FX Productions (FXP) is FX Networks' in-house production company. The studio currently produces series for FX, FXX, and FX on Hulu. In the past, they have also made series for TBS (Miracle Workers), Epix (Perpetual Grace, LTD), Amazon Prime Video (One Mississippi), Fox (Wayward Pines season 1 and The Cool Kids), and Disney+ (Star Hub) (The Full Monty).

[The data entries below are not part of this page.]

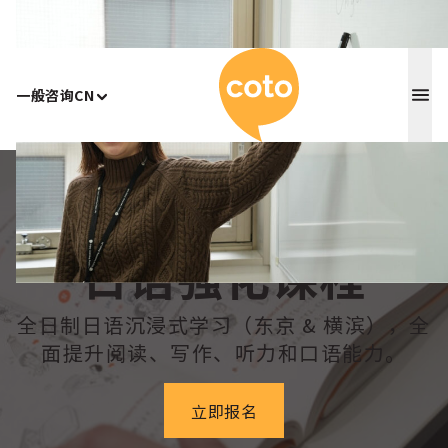
Coto 日
一般咨询
CN
Home
/
日语强化课程
日语强化课程
全日制日语沉浸式学习（东京 & 横滨），全
面提升阅读、写作、听力和口语能力。
立即报名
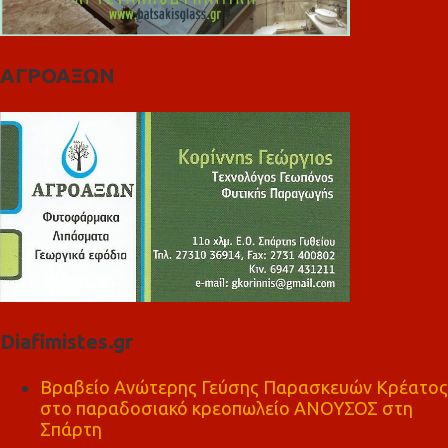
ΑΓΡΟΑΞΩΝ
Diafimistes.gr
Βραβείο Ανώτερης Γεύσης Παρασκευών Κρέατος
στο παραδοσιακό κρεοπωλείο ΑΝΟΥΣΟΣ στη
Σπάρτη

==International distribution==
Due to arrangements that predate the launch of the Disney+ Star content hub, several FX and FX on Hulu programs may be carried by third-party broadcasters instead.

In regions such as Europe, Asia, Latin America, the Middle East, and Africa, FX and FX on Hulu programming is distributed through the Hulu content hub on Disney+ and labeled as "Hulu Originals". Formally, these programmes were available on the sister service Star+ in Latin America and Disney+ Hotstar in parts of Southeast Asia before they were folded into Disney+. In India, these programs are released on JioHotstar.

In Canada, almost all FX original programming premiere exclusively on the domestic versions of FX and FXX, as part of a previously established relationship between FX Networks and Rogers Sports and Media. All FX on Hulu branded series were released as part of the Star hub on Disney+ under the "FX on Disney+" label, and later the Hulu content hub after its rebranding. Some FX content was not available on Disney+ in Australia due to an output deal with Binge and its parent Foxtel, which expired in April 2022.